[Saved data entries]
-------------------------

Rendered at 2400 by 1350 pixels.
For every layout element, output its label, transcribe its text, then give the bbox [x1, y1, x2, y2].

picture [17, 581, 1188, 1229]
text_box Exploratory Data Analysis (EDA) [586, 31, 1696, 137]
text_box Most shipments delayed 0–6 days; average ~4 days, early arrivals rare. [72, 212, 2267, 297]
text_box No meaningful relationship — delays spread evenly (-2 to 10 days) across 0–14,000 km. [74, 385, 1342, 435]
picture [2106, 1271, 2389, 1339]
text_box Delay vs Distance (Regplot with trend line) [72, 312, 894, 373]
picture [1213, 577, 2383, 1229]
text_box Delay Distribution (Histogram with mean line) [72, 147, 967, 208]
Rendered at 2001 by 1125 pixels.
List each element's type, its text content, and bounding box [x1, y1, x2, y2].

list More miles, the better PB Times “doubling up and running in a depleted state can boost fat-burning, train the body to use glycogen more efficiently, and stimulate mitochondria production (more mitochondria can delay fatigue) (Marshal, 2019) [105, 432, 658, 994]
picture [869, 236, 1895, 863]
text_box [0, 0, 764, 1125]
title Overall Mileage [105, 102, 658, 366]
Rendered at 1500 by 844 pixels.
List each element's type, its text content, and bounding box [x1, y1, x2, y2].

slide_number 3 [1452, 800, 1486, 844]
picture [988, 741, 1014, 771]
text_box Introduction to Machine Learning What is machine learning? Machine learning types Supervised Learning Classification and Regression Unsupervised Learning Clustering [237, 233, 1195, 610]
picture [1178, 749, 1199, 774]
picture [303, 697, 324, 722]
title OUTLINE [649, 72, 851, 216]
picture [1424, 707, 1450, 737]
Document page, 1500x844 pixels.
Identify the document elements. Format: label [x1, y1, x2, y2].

-------------------------

§ What you need to do
Please output every line shown above exactly.

§ Exercise result
Rendered at 2400 by 1350 pixels.
For every layout element, output its label, transcribe its text, then give the bbox [x1, y1, x2, y2].

picture [17, 581, 1188, 1229]
text_box Exploratory Data Analysis (EDA) [586, 31, 1696, 137]
text_box Most shipments delayed 0–6 days; average ~4 days, early arrivals rare. [72, 212, 2267, 297]
text_box No meaningful relationship — delays spread evenly (-2 to 10 days) across 0–14,000 km. [74, 385, 1342, 435]
picture [2106, 1271, 2389, 1339]
text_box Delay vs Distance (Regplot with trend line) [72, 312, 894, 373]
picture [1213, 577, 2383, 1229]
text_box Delay Distribution (Histogram with mean line) [72, 147, 967, 208]
Rendered at 2001 by 1125 pixels.
List each element's type, its text content, and bounding box [x1, y1, x2, y2].

list More miles, the better PB Times “doubling up and running in a depleted state can boost fat-burning, train the body to use glycogen more efficiently, and stimulate mitochondria production (more mitochondria can delay fatigue) (Marshal, 2019) [105, 432, 658, 994]
picture [869, 236, 1895, 863]
text_box [0, 0, 764, 1125]
title Overall Mileage [105, 102, 658, 366]
Rendered at 1500 by 844 pixels.
List each element's type, its text content, and bounding box [x1, y1, x2, y2].

slide_number 3 [1452, 800, 1486, 844]
picture [988, 741, 1014, 771]
text_box Introduction to Machine Learning What is machine learning? Machine learning types Supervised Learning Classification and Regression Unsupervised Learning Clustering [237, 233, 1195, 610]
picture [1178, 749, 1199, 774]
picture [303, 697, 324, 722]
title OUTLINE [649, 72, 851, 216]
picture [1424, 707, 1450, 737]
Document page, 1500x844 pixels.
Identify the document elements. Format: label [x1, y1, x2, y2].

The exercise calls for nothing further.